The airfield provided support for Army One from 1957 to 1976 for presidents Dwight Eisenhower, John F. Kennedy, Lyndon Johnson, Richard Nixon, and Gerald Ford. Its role of support for the presidential helicopter ended in 1976 when that responsibility was transferred entirely to the U.S. Marine Corps. The 12th Aviation Battalion (part of The Army Aviation Brigade, TAAB) now operates Davison AAF and the Pentagon helicopter pad. The battalion's 18 UH-60 Blackhawks, including four VH-60 models ("Gold Tops"), is responsible for priority regional transport for U.S. Army and Pentagon senior leadership.

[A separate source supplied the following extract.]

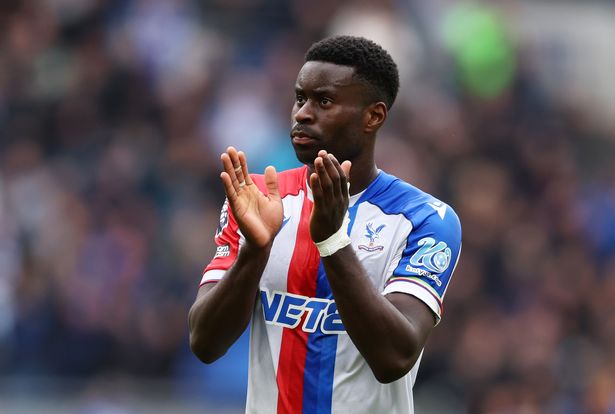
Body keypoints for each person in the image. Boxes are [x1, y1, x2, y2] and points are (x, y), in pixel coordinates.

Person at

The Civil Air Patrol National Capitol Wing uses a small tower for use during exercises and flights, and bases their four Cessna 172 and 182s there.

A helicopter operating a training flight from Davison was involved in the 2025 Potomac River mid-air collision in late January.

== Facilities ==
Davison AAF has one runway designated 14/32 with an asphalt surface measuring 5,618 by 74 feet (1,712 by 23 m).